> _TEXT PASSAGE_:
--- START ---

I remember back in the Win3 and early Win95 days....installing the OS...you'd sit there feeding floppies for the longest time. I forget the count....mid or upper twenties? Thirty?
 
At least they're steady and "mostly" unattended.

I remember back in the Win3 and early Win95 days....installing the OS...you'd sit there feeding floppies for the longest time. I forget the count....mid or upper twenties? Thirty?

Those were the days!

I've still got a Win 3.11 set of floppies somewhere. If I find them I'll count them and let you know.

I can remember the company I was working for at the time purchasing one of the very first CDROM units (1x speed); external unit about the size of a small domestic DVD player. Philips I think, and I believe it cost around £1500. Seemed such a huge leap forward to be able to install stuff from CDs.
 
I think Win 3.11 was on 6 floppy disks if I remember correctly.

95 was more like 40 some I think, something ridiculous like that... I remember installing it and getting to nearly the last disk only to get a bad sector or some crap with one. had to Spinrite it and start over from scratch... that was a headache!
 
I think Win 3.11 was on 6 floppy disks if I remember correctly.

95 was more like 40 some I think, something ridiculous like that... I remember installing it and getting to nearly the last disk only to get a bad sector or some crap with one. had to Spinrite it and start over from scratch... that was a headache!

Yep and Dos had 3 or 4 depending on the version. Never did a 95 install from floppy. My boss ordered one by mistake. He took one look and sent it back.
 
That's right, yeah. It was 95 that had the mountain of disks. I can remember having numerous bad disks too.

And in either case of course, you had to install DOS first.

--- END ---

> _REQUEST 1_: Arrange the lines of the listing as a JSON list of strings, one string per line with blank lines left out, starting with the first line of the listing and going on through the line containing "blando sobre: Me".

> _RECORD EXCERPTS_:
--- START ---

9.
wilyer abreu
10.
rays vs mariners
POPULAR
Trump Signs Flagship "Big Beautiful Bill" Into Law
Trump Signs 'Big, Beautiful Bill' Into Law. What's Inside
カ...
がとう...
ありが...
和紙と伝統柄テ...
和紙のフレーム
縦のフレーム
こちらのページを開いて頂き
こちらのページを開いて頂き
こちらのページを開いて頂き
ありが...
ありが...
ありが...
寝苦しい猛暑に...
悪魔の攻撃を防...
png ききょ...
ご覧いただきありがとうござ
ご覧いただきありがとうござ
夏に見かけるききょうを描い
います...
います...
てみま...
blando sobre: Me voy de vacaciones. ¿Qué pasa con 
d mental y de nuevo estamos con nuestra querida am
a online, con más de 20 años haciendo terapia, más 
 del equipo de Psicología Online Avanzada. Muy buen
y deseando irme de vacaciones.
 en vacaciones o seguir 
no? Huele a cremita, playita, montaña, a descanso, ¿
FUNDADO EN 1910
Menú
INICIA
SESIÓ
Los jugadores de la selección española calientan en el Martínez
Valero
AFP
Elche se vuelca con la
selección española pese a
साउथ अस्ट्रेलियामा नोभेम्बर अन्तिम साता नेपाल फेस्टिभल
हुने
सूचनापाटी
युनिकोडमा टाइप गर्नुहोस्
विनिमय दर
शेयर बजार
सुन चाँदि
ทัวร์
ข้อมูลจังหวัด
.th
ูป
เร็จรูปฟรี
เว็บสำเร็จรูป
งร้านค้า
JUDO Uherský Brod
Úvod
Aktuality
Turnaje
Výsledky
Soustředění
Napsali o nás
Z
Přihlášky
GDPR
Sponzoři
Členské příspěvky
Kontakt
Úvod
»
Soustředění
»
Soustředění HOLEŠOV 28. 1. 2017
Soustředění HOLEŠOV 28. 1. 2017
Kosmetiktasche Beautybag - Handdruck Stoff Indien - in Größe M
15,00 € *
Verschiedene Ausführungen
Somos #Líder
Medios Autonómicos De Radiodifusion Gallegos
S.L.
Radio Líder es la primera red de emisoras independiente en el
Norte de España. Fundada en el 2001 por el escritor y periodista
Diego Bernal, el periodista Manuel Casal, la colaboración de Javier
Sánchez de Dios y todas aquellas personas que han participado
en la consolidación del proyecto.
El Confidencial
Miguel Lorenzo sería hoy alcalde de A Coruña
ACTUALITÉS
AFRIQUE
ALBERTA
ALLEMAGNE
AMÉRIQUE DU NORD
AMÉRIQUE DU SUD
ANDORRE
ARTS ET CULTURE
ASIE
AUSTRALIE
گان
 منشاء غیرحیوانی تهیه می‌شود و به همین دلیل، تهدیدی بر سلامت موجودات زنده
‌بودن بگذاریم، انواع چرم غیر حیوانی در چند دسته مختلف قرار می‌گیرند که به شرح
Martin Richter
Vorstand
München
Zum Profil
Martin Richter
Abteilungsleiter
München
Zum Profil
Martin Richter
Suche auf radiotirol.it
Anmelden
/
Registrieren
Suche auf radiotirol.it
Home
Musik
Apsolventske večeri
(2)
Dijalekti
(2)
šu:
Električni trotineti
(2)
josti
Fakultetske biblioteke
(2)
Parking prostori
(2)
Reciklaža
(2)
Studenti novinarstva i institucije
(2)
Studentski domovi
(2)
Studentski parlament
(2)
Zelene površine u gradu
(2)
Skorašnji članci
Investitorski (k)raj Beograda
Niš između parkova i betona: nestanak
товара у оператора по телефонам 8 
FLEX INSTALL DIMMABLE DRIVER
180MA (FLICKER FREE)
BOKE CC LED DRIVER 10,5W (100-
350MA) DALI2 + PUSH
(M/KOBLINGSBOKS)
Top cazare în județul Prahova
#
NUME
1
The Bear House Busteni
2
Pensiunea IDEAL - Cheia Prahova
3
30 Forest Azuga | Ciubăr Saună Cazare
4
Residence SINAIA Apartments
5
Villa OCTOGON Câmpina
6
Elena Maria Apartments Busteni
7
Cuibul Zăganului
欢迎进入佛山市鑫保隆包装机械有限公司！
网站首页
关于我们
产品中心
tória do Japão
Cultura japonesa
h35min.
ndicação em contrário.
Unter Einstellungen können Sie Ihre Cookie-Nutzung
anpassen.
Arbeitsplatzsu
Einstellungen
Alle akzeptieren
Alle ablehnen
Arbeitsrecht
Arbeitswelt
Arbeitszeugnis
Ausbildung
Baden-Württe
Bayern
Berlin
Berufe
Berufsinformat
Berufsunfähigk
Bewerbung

--- END ---

> _REQUEST 2_: Pick up the forum discussion about installing Windows from floppy disks and continue it from its last sentence.

> _WRITTEN ANSWER 1_:
[
  "9.",
  "wilyer abreu",
  "10.",
  "rays vs mariners",
  "POPULAR",
  "Trump Signs Flagship \"Big Beautiful Bill\" Into Law",
  "Trump Signs 'Big, Beautiful Bill' Into Law. What's Inside",
  "カ...",
  "がとう...",
  "ありが...",
  "和紙と伝統柄テ...",
  "和紙のフレーム",
  "縦のフレーム",
  "こちらのページを開いて頂き",
  "こちらのページを開いて頂き",
  "こちらのページを開いて頂き",
  "ありが...",
  "ありが...",
  "ありが...",
  "寝苦しい猛暑に...",
  "悪魔の攻撃を防...",
  "png ききょ...",
  "ご覧いただきありがとうござ",
  "ご覧いただきありがとうござ",
  "夏に見かけるききょうを描い",
  "います...",
  "います...",
  "てみま...",
  "blando sobre: Me voy de vacaciones. ¿Qué pasa con "
]

> _WRITTEN ANSWER 2_:
Still, by modern standards those were extremely compact operating systems. Awful and unstable, but compact nonetheless. Imagine how many floppies you'd need to install Windows 7 or 8.
 
That's right, yeah. It was 95 that had the mountain of disks. I can remember having numerous bad disks too.

And in either case of course, you had to install DOS first.


Still, by modern standards those were extremely compact operating systems. Awful and unstable, but compact nonetheless. Imagine how many floppies you'd need to install Windows 7 or 8.

No IIRC 95 was the first version of Windows that didn't need DOS. It wasn't a shell like 3.11 and lower was. It was the first version of Windows that WAS the OS.
 
I think win 95 was 17 disks and they were formatted 2 Megs so nobody at the time could copy them.
I borrowed them from a friend he still has all the old install floppies
I remember in the early eighties those giant 8 inch floppies and my trash 80
first computer I had.
 
95 was built on top of DOS (which was v7.0.0 at the time) as was 98 and ME, but you didn't need a previous version of DOS or to have it installed first, it was all part of the Windows installation.
 
No IIRC 95 was the first version of Windows that didn't need DOS..

Yeah, I don't know why I was thinking you had to install DOS first with 95. Thinking back, I can remember when it was released and thinking how alien it seemed to not be able to exit to DOS nor to have to type 'win + enter' to start Windows. As FoolishTech points out though, 95 was of course still effectively a DOS application.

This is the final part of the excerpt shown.